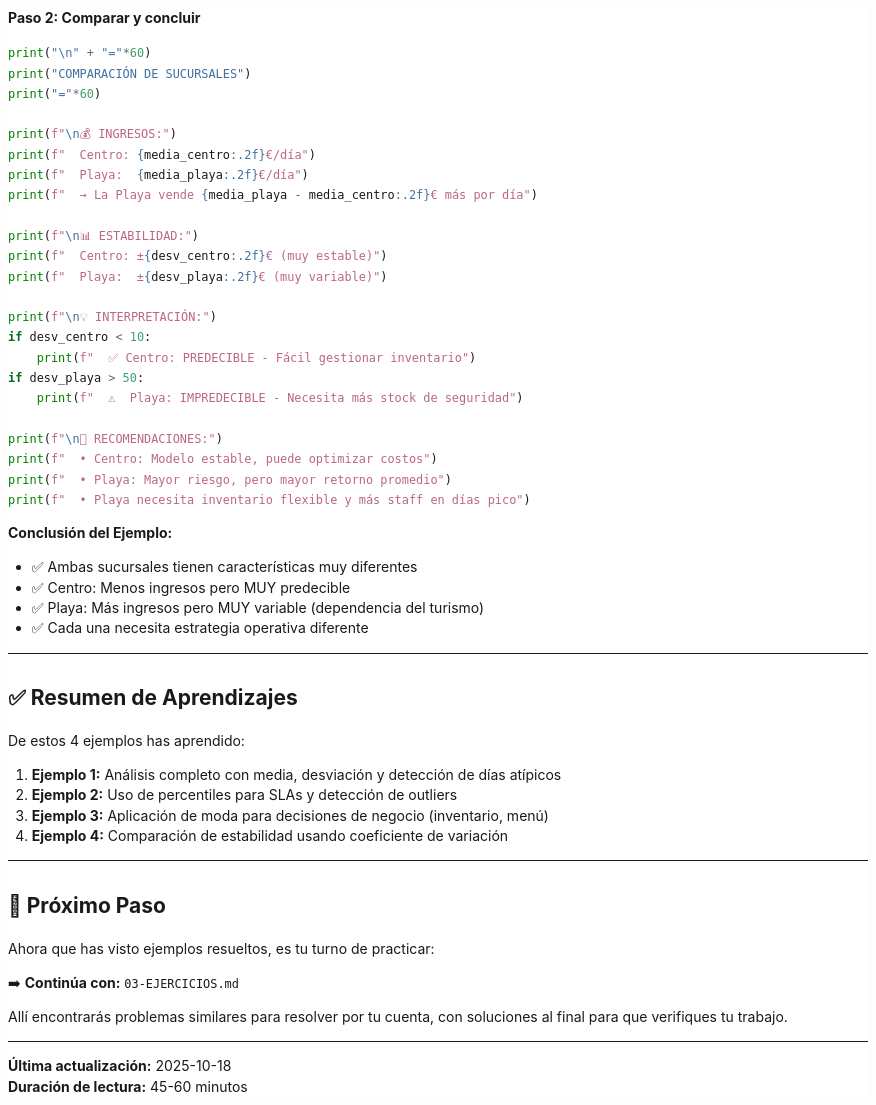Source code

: **Paso 2: Comparar y concluir**

```python
print("\n" + "="*60)
print("COMPARACIÓN DE SUCURSALES")
print("="*60)

print(f"\n💰 INGRESOS:")
print(f"  Centro: {media_centro:.2f}€/día")
print(f"  Playa:  {media_playa:.2f}€/día")
print(f"  → La Playa vende {media_playa - media_centro:.2f}€ más por día")

print(f"\n📊 ESTABILIDAD:")
print(f"  Centro: ±{desv_centro:.2f}€ (muy estable)")
print(f"  Playa:  ±{desv_playa:.2f}€ (muy variable)")

print(f"\n💡 INTERPRETACIÓN:")
if desv_centro < 10:
    print(f"  ✅ Centro: PREDECIBLE - Fácil gestionar inventario")
if desv_playa > 50:
    print(f"  ⚠️  Playa: IMPREDECIBLE - Necesita más stock de seguridad")

print(f"\n🎯 RECOMENDACIONES:")
print(f"  • Centro: Modelo estable, puede optimizar costos")
print(f"  • Playa: Mayor riesgo, pero mayor retorno promedio")
print(f"  • Playa necesita inventario flexible y más staff en días pico")
```

**Conclusión del Ejemplo:**
- ✅ Ambas sucursales tienen características muy diferentes
- ✅ Centro: Menos ingresos pero MUY predecible
- ✅ Playa: Más ingresos pero MUY variable (dependencia del turismo)
- ✅ Cada una necesita estrategia operativa diferente

---

## ✅ Resumen de Aprendizajes

De estos 4 ejemplos has aprendido:

1. **Ejemplo 1:** Análisis completo con media, desviación y detección de días atípicos
2. **Ejemplo 2:** Uso de percentiles para SLAs y detección de outliers
3. **Ejemplo 3:** Aplicación de moda para decisiones de negocio (inventario, menú)
4. **Ejemplo 4:** Comparación de estabilidad usando coeficiente de variación

---

## 🎯 Próximo Paso

Ahora que has visto ejemplos resueltos, es tu turno de practicar:

➡️ **Continúa con:** `03-EJERCICIOS.md`

Allí encontrarás problemas similares para resolver por tu cuenta, con soluciones al final para que verifiques tu trabajo.

---

**Última actualización:** 2025-10-18  
**Duración de lectura:** 45-60 minutos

☆ ☆ ☆

» PROBLEM DESCRIPTION
Extract the lines of the preceding material that run from the line with "- ✅ Centro: Menos" through the line with "2. **Ejemplo 2:**", inclusive, reproducing them exactly and adding nothing.

» SOLUTION
- ✅ Centro: Menos ingresos pero MUY predecible
- ✅ Playa: Más ingresos pero MUY variable (dependencia del turismo)
- ✅ Cada una necesita estrategia operativa diferente

---

## ✅ Resumen de Aprendizajes

De estos 4 ejemplos has aprendido:

1. **Ejemplo 1:** Análisis completo con media, desviación y detección de días atípicos
2. **Ejemplo 2:** Uso de percentiles para SLAs y detección de outliers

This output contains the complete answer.